* [What you are asked to do]: Look through the listing below and count the lines holding "hewan". Reply with the number alone.
═════ Data shown ═════
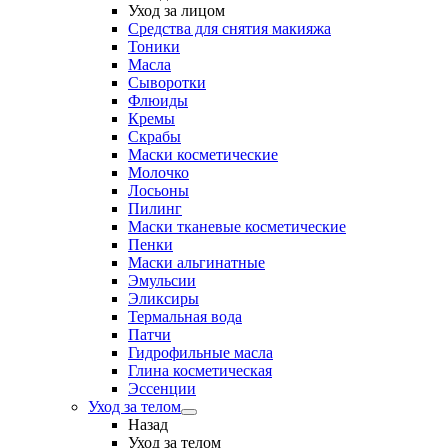
Уход за лицом
Средства для снятия макияжа
Тоники
Масла
Сыворотки
Флюиды
Кремы
Скрабы
Маски косметические
Молочко
Лосьоны
Пилинг
Маски тканевые косметические
Пенки
Маски альгинатные
Эмульсии
Эликсиры
Термальная вода
Патчи
Гидрофильные масла
Глина косметическая
Эссенции
Уход за телом
Назад
Уход за телом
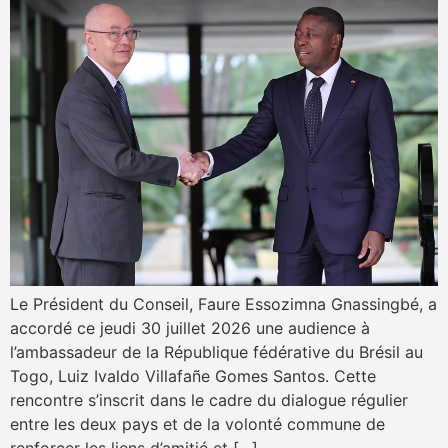
Le Président du Conseil, Faure Essozimna Gnassingbé, a
accordé ce jeudi 30 juillet 2026 une audience à
l’ambassadeur de la République fédérative du Brésil au
Togo, Luiz Ivaldo Villafañe Gomes Santos. Cette
rencontre s’inscrit dans le cadre du dialogue régulier
entre les deux pays et de la volonté commune de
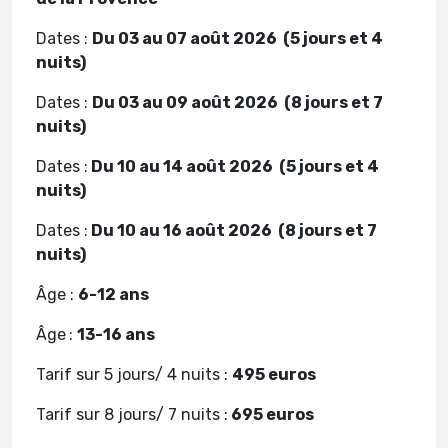
Dates :
Du 03 au 07 août 2026 (5 jours et 4
nuits)
Dates :
Du 03 au 09 août 2026 (8 jours et 7
nuits)
Dates :
Du 10 au 14 août 2026 (5 jours et 4
nuits)
Dates :
Du 10 au 16 août 2026 (8 jours et 7
nuits)
Âge :
6-12 ans
Âge
:
13-16 ans
Tarif sur 5 jours/ 4 nuits :
495 euros
Tarif sur 8 jours/ 7 nuits :
695 euros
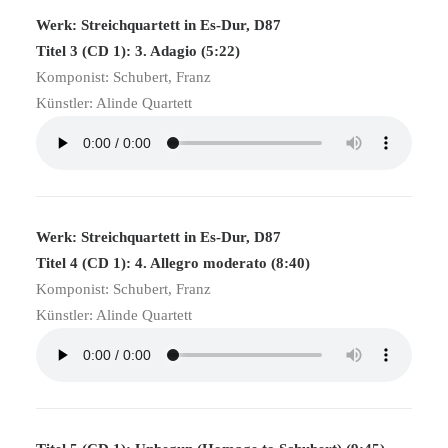
Werk: Streichquartett in Es-Dur, D87
Titel 3 (CD 1): 3. Adagio (5:22)
Komponist: Schubert, Franz
Künstler: Alinde Quartett
Werk: Streichquartett in Es-Dur, D87
Titel 4 (CD 1): 4. Allegro moderato (8:40)
Komponist: Schubert, Franz
Künstler: Alinde Quartett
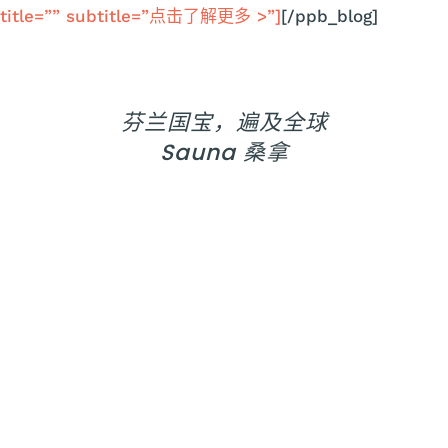
title=”” subtitle=”点击了解更多 >”]
[/ppb_blog]
芬兰国宝，遍及全球
Sauna 桑拿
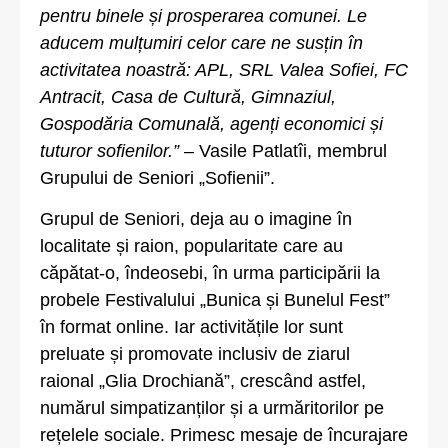
pentru binele și prosperarea comunei. Le
aducem mulțumiri celor care ne susțin în
activitatea noastră: APL, SRL Valea Sofiei, FC
Antracit, Casa de Cultură, Gimnaziul,
Gospodăria Comunală, agenți economici și
tuturor sofienilor.”
– Vasile Patlatîi, membrul
Grupului de Seniori „Sofienii”.
Grupul de Seniori, deja au o imagine în
localitate și raion, popularitate care au
căpătat-o, îndeosebi, în urma participării la
probele Festivalului „Bunica și Bunelul Fest”
în format online. Iar activitățile lor sunt
preluate și promovate inclusiv de ziarul
raional „Glia Drochiană”, crescând astfel,
numărul simpatizanților și a urmăritorilor pe
rețelele sociale. Primesc mesaje de încurajare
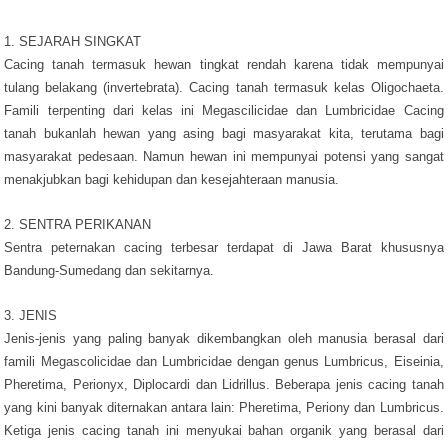
1. SEJARAH SINGKAT
Cacing tanah termasuk hewan tingkat rendah karena tidak mempunyai
tulang belakang (invertebrata). Cacing tanah termasuk kelas Oligochaeta.
Famili terpenting dari kelas ini Megascilicidae dan Lumbricidae Cacing
tanah bukanlah hewan yang asing bagi masyarakat kita, terutama bagi
masyarakat pedesaan. Namun hewan ini mempunyai potensi yang sangat
menakjubkan bagi kehidupan dan kesejahteraan manusia.
2. SENTRA PERIKANAN
Sentra peternakan cacing terbesar terdapat di Jawa Barat khususnya
Bandung-Sumedang dan sekitarnya.
3. JENIS
Jenis-jenis yang paling banyak dikembangkan oleh manusia berasal dari
famili Megascolicidae dan Lumbricidae dengan genus Lumbricus, Eiseinia,
Pheretima, Perionyx, Diplocardi dan Lidrillus. Beberapa jenis cacing tanah
yang kini banyak diternakan antara lain: Pheretima, Periony dan Lumbricus.
Ketiga jenis cacing tanah ini menyukai bahan organik yang berasal dari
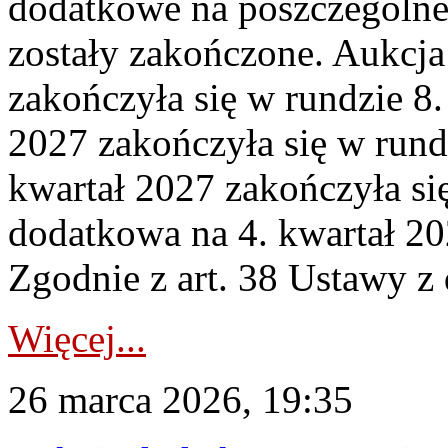
dodatkowe na poszczególne
zostały zakończone. Aukcja
zakończyła się w rundzie 8
2027 zakończyła się w rund
kwartał 2027 zakończyła si
dodatkowa na 4. kwartał 20
Zgodnie z art. 38 Ustawy z 
Więcej...
26 marca 2026, 19:35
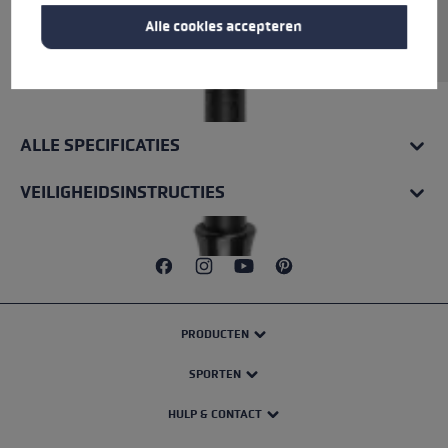
Stöcke. Abmessungen: 11,3x250mm.
Alle cookies accepteren
Rohrmaterial: Carbon.
ALLE SPECIFICATIES
VEILIGHEIDSINSTRUCTIES
PRODUCTEN
SPORTEN
HULP & CONTACT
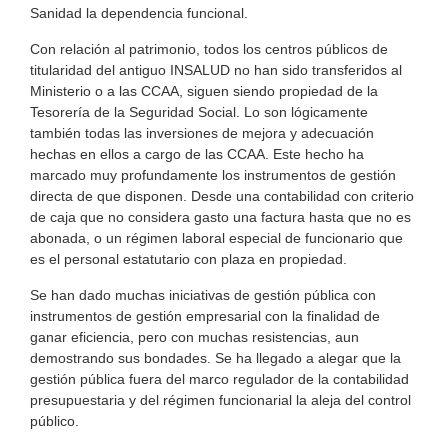
Sanidad la dependencia funcional.
Con relación al patrimonio, todos los centros públicos de
titularidad del antiguo INSALUD no han sido transferidos al
Ministerio o a las CCAA, siguen siendo propiedad de la
Tesorería de la Seguridad Social. Lo son lógicamente
también todas las inversiones de mejora y adecuación
hechas en ellos a cargo de las CCAA. Este hecho ha
marcado muy profundamente los instrumentos de gestión
directa de que disponen. Desde una contabilidad con criterio
de caja que no considera gasto una factura hasta que no es
abonada, o un régimen laboral especial de funcionario que
es el personal estatutario con plaza en propiedad.
Se han dado muchas iniciativas de gestión pública con
instrumentos de gestión empresarial con la finalidad de
ganar eficiencia, pero con muchas resistencias, aun
demostrando sus bondades. Se ha llegado a alegar que la
gestión pública fuera del marco regulador de la contabilidad
presupuestaria y del régimen funcionarial la aleja del control
público.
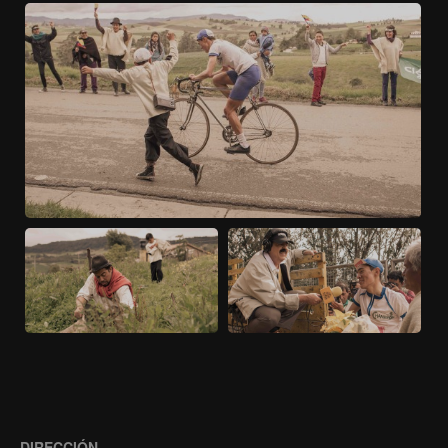
DIRECCIÓN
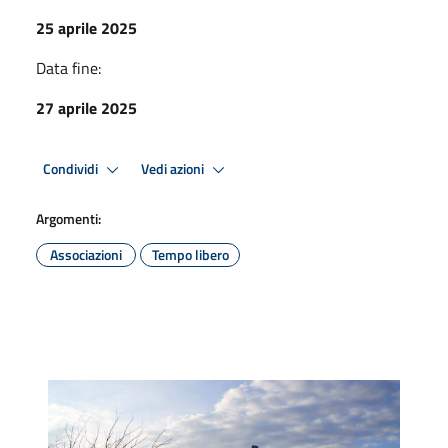
25 aprile 2025
Data fine:
27 aprile 2025
Condividi
Vedi azioni
Argomenti:
Associazioni
Tempo libero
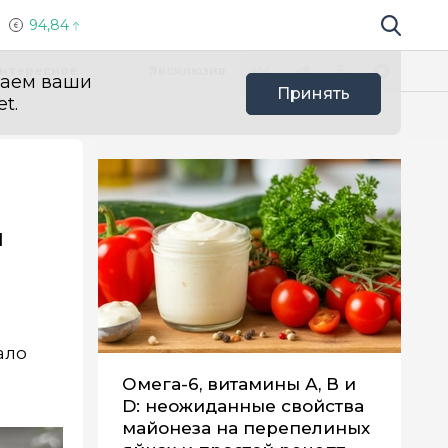
94,84
Поиск по 
Мы в социальных сетях
Вконтакте
Телеграм
Одноклассники
Max
нтересное
Эксклюзив
ваем ваши
Принять
t.
и
ало
Омега-6, витамины А, В и
D: неожиданные свойства
майонеза на перепелиных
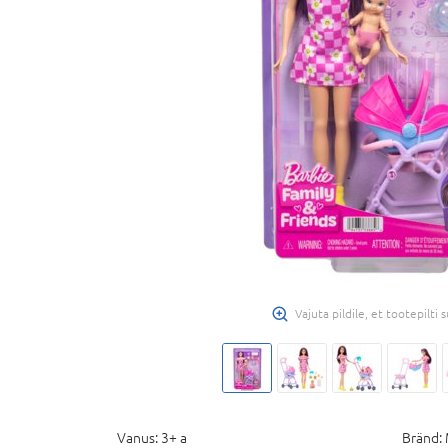
Vajuta pildile, et tootepilti
Vanus:
3+ a
Bränd:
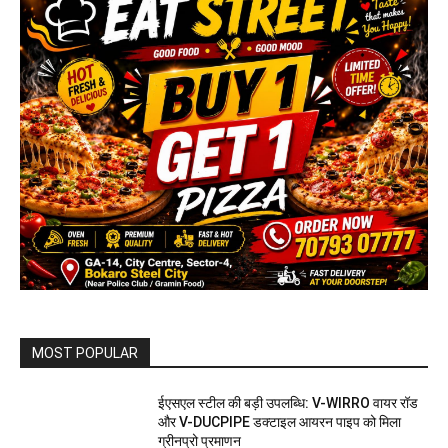
MOST POPULAR
ईएसएल स्टील की बड़ी उपलब्धि: V-WIRRO वायर रॉड
और V-DUCPIPE डक्टाइल आयरन पाइप को मिला
ग्रीनप्रो प्रमाणन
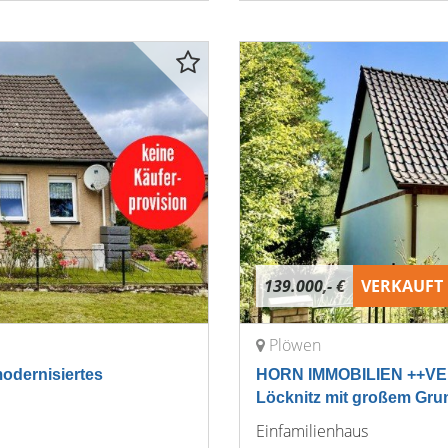
139.000,- €
VERKAUFT
Plöwen
dernisiertes
HORN IMMOBILIEN ++VER
Löcknitz mit großem Gru
Einfamilienhaus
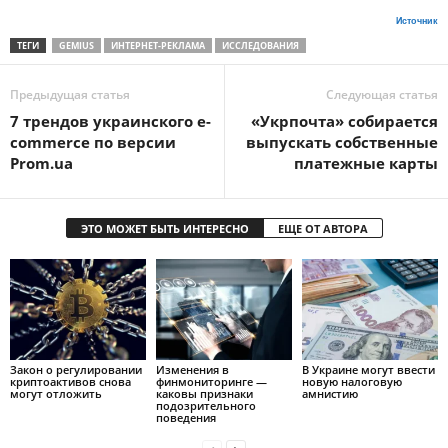
Источник
ТЕГИ
GEMIUS
ИНТЕРНЕТ-РЕКЛАМА
ИССЛЕДОВАНИЯ
Предыдущая статья
Следующая статья
7 трендов украинского e-
«Укрпочта» собирается
commerce по версии
выпускать собственные
Prom.ua
платежные карты
ЭТО МОЖЕТ БЫТЬ ИНТЕРЕСНО
ЕЩЕ ОТ АВТОРА
Закон о регулировании
Изменения в
В Украине могут ввести
криптоактивов снова
финмониторинге —
новую налоговую
могут отложить
каковы признаки
амнистию
подозрительного
поведения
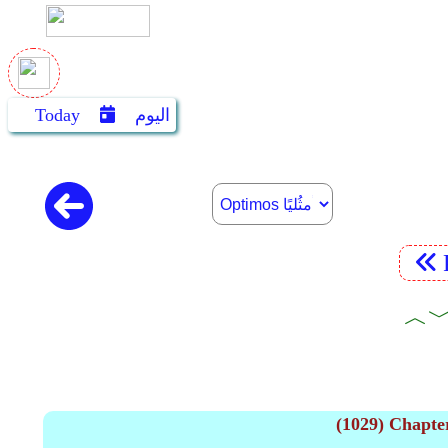
اليوم
Today
(1029) Chapte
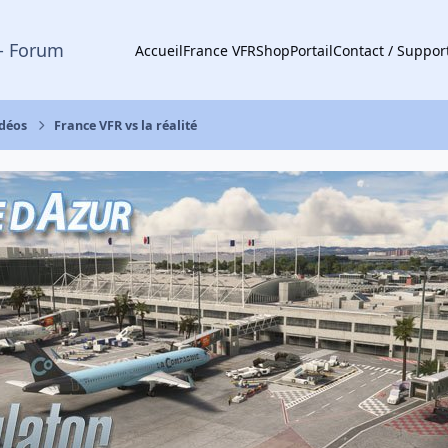
- Forum
Accueil
France VFR
Shop
Portail
Contact / Suppor
idéos
France VFR vs la réalité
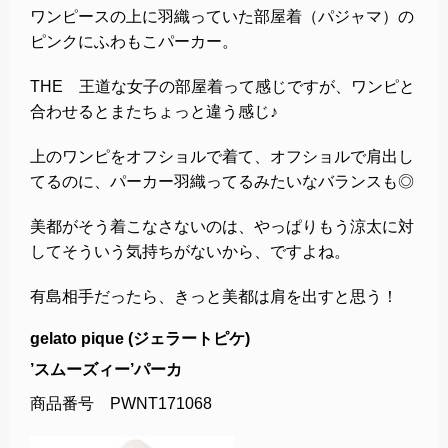
ワンピースの上に羽織っていた部屋着（パジャマ）の
ピンクにふわもこパーカー。
THE 王道な女子の部屋着って感じですが、ワンピと
合わせるとまたちょっと違う感じ♪
上のワンピをオフショルで着て、オフショルで肩出し
てるのに、パーカー羽織ってるみたいなバランスも◎
美都がそう着こなさないのは、やっぱりもう涼太に対
してそういう気持ちがないから、ですよね。
有島相手だったら、きっと美都は肩を出すと思う！
gelato pique (ジェラートピケ)
’スムーズィー’パーカ
商品番号 PWNT171068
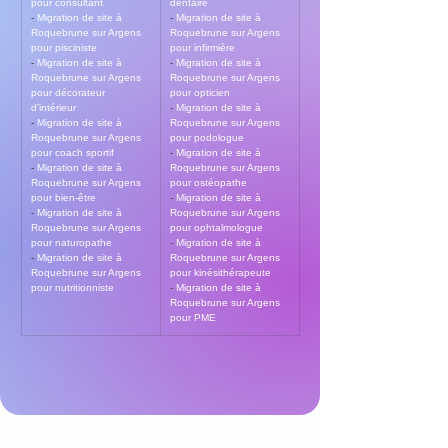
pour consultant
dentaire
- 
Migration de site à 
- 
Migration de site à 
Roquebrune sur Argens 
Roquebrune sur Argens 
pour pisciniste
pour infirmière
- 
Migration de site à 
- 
Migration de site à 
Roquebrune sur Argens 
Roquebrune sur Argens 
pour décorateur 
pour opticien
d’intérieur
- 
Migration de site à 
- 
Migration de site à 
Roquebrune sur Argens 
Roquebrune sur Argens 
pour podologue
pour coach sportif
- 
Migration de site à 
- 
Migration de site à 
Roquebrune sur Argens 
Roquebrune sur Argens 
pour ostéopathe
pour bien-être
- 
Migration de site à 
- 
Migration de site à 
Roquebrune sur Argens 
Roquebrune sur Argens 
pour ophtalmologue
pour naturopathe
- 
Migration de site à 
- 
Migration de site à 
Roquebrune sur Argens 
Roquebrune sur Argens 
pour kinésithérapeute
pour nutritionniste
- 
Migration de site à 
Roquebrune sur Argens 
pour PME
═════
* [Your response]: 3